Nur ihren Rucksack dabei: Mehr braucht die Magdeburgerin nicht auf ihrem Marsch.
Foto: Privat

Hatten Sie schon vorher Erfahrungen im Wandern ganz alleine gesammelt?

Nein, nicht mit so weiten Strecken. Ich war schon ein paar Mal für einige Tage auf Hüttenwanderungen unterwegs. Aber so komplett als Selbstversorgerin über eine so lange Zeit nicht. Und das war auch so ein bisschen der Reiz und gleichzeitig die Herausforderung.

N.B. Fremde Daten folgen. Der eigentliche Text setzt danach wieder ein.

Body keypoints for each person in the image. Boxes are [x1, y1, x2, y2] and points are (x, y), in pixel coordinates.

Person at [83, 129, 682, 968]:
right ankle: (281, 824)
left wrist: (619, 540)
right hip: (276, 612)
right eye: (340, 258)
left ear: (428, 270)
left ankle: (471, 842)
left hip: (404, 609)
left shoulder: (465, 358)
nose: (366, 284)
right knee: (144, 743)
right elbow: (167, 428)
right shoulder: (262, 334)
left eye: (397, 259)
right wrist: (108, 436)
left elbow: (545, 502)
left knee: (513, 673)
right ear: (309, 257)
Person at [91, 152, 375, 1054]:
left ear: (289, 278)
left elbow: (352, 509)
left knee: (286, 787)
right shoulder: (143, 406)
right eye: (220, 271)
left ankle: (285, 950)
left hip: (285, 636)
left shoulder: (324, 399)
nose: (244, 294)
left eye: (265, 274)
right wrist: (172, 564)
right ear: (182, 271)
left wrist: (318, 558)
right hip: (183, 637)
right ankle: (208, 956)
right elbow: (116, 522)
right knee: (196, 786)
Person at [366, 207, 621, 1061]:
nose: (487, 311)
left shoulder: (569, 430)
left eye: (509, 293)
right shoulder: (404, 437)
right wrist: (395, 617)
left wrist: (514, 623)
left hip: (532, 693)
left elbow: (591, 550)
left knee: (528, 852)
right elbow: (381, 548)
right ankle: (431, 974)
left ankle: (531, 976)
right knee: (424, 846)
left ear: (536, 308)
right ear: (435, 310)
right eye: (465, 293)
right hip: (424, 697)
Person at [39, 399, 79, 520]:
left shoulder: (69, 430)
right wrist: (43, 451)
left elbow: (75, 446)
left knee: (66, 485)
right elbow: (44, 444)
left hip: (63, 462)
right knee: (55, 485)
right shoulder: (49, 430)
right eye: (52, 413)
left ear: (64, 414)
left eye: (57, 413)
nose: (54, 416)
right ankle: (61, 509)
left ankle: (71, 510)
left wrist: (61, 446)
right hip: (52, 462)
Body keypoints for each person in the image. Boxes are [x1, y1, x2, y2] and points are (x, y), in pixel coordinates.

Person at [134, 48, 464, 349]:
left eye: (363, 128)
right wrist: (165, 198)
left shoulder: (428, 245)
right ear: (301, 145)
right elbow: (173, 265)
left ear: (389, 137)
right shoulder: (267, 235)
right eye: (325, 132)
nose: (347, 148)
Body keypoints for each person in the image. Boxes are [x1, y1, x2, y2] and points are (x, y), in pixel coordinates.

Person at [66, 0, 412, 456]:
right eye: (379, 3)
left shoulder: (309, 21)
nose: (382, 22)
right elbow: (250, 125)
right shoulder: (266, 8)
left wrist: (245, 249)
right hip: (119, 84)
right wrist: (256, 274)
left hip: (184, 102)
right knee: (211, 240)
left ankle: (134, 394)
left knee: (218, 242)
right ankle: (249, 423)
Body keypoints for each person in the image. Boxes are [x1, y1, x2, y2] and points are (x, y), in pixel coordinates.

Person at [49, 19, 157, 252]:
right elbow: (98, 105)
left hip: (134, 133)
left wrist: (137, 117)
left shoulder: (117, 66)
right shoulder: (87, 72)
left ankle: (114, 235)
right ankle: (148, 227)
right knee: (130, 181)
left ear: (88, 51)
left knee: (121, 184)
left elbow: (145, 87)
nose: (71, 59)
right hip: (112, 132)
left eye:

Wie klappt das denn genau mit dem Selbstversorgen?

Auf der Nordinsel ist es beispielsweise so, dass noch sehr viele Städte regelmäßig da sind, wo man noch alle zwei bis fünf Tage die Vorräte auffüllen kann. Auf der Südinsel wird es ein bisschen schwieriger, weil ich zum einen viel mehr in den Bergen unterwegs bin und zum anderen dort viel weniger Bevölkerung und größere Städte vorhanden sind. Das heißt, da nimmt man mehr Essen mit für die Etappen. Bei meinem längsten Abschnitt brauche ich Essen für etwa acht bis zehn Tage.

Was sind Ihre, sagen wir mal, drei wichtigsten Gegenstände auf der Reise?

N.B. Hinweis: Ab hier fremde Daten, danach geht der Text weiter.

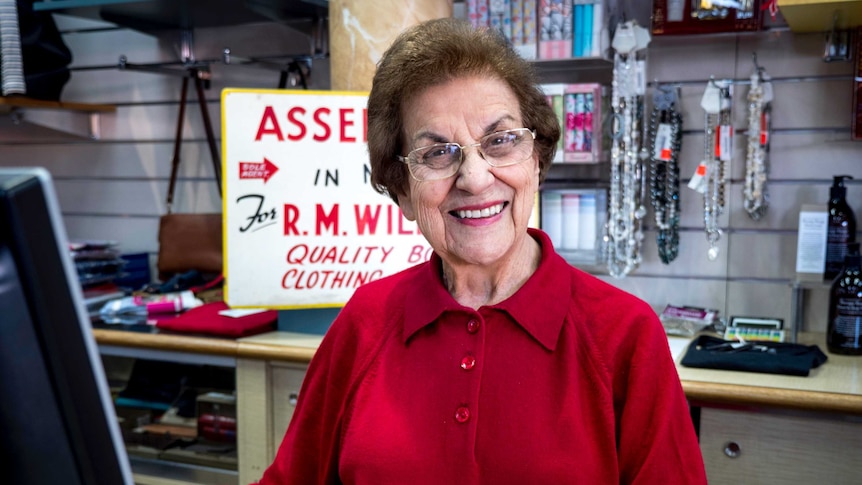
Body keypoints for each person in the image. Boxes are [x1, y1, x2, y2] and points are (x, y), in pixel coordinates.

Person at [255, 17, 707, 485]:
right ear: (404, 192)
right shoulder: (366, 323)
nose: (474, 178)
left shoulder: (624, 337)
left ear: (536, 160)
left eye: (501, 140)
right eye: (436, 153)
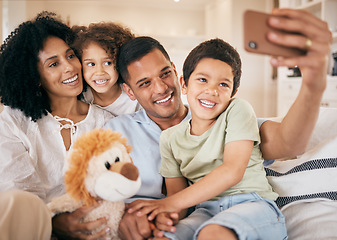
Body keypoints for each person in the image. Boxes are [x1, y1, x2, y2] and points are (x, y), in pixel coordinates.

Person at [104, 8, 332, 240]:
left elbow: (287, 142)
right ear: (129, 92)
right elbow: (175, 203)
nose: (161, 88)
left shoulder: (233, 112)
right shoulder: (122, 133)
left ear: (175, 72)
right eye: (145, 83)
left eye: (164, 74)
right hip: (202, 212)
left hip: (247, 208)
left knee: (212, 233)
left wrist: (312, 86)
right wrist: (162, 217)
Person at [126, 38, 287, 240]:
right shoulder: (169, 139)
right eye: (203, 80)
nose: (212, 90)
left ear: (233, 93)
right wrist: (162, 217)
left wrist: (167, 204)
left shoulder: (238, 109)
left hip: (251, 205)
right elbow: (178, 200)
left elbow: (232, 172)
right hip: (206, 211)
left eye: (223, 84)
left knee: (211, 234)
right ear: (184, 83)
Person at [0, 12, 113, 239]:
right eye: (53, 64)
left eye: (70, 56)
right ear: (34, 76)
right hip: (30, 227)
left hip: (94, 225)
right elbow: (17, 191)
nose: (70, 67)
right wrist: (52, 221)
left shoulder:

Zum einen auf jeden Fall mein Zelt. Ohne das wüsste ich glaube ich gar nicht, was ich machen sollte. Dadurch, dass ich so oft die Orte wechsle, gibt es mir ein bisschen das Gefühl von einem kleinen Zuhause, das ich mit dabei habe. Zweiter wichtiger Gegenstand ist mein Wasserfilter.

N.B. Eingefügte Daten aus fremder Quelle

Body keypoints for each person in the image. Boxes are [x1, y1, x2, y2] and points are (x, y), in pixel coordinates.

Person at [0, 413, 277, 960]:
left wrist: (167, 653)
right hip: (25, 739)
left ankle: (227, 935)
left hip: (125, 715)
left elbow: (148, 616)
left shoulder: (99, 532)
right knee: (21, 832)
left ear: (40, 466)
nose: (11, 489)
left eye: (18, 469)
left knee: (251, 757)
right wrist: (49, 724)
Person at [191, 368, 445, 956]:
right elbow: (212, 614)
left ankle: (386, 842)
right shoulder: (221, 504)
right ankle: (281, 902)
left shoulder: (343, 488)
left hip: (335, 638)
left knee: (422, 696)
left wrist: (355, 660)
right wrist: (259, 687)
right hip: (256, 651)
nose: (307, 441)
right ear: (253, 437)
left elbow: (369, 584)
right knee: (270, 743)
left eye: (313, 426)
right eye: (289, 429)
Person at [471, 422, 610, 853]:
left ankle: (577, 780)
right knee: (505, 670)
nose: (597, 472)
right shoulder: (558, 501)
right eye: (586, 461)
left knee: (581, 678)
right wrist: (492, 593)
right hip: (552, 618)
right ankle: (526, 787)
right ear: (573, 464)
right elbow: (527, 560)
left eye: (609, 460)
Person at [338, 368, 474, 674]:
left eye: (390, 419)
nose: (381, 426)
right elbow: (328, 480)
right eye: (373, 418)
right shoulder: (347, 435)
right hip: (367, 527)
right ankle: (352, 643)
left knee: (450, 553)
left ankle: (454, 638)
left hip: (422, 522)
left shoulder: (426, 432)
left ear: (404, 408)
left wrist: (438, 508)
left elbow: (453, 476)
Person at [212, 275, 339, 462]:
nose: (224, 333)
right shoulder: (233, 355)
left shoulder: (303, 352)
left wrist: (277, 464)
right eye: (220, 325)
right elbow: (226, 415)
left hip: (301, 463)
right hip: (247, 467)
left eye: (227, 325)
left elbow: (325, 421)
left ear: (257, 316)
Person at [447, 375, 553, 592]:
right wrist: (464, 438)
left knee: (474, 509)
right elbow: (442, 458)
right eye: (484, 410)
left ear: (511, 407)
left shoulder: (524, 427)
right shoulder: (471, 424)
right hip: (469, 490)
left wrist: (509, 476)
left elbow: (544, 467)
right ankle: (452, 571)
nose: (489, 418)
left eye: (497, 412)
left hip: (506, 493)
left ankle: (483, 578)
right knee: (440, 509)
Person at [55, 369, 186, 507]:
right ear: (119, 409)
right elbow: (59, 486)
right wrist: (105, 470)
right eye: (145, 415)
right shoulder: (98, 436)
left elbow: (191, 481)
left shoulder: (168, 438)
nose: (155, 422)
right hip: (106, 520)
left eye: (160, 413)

Weil ich dadurch die Sicherheit habe, dass ich, egal wo ich bin, sauberes Trinkwasser habe. Mein dritter Gegenstand wären vermutlich meine Kopfhörer (lacht). Gerade wenn die Stimmung mal nicht so gut ist und ein herausfordernder Tag ansteht, hilft Musik einfach wahnsinnig doll, mich zu motivieren. Oder auch mal einen Podcast zu hören, wenn die Strecke etwas monoton ist.

Auch wenn sie alleine gestartet ist, hat sie auf ihrer Reise bereits viele neue Menschen kennengelernt.
Auch wenn sie alleine gestartet ist, hat sie auf ihrer Reise bereits viele neue Menschen kennengelernt.
Foto: Privat

Sie sind ja derzeit gerade noch vor Ort und fleißig am Sammeln. Wie viel Geld haben Sie bislang schon eingenommen und wohin fließen die Spenden genau?

Das geht komplett an Unicef. Das heißt, ich sammle das gar nicht selber, sondern habe über ihre Internetseite eine eigene kleine Spendenseite eröffnen können. Das Geld fließt direkt an die Organisation. Etwas mehr 1.000 Kilometer fehlen mir noch. Bislang wurden bereits knapp 1.430 Euro gespendet.

Das heißt, das sind schon über ein Drittel, was ich einnehmen wollte, was ich wirklich enorm finde und ich freue mich wahnsinnig darüber, dass so viele Menschen die Spendenaktion unterstützen.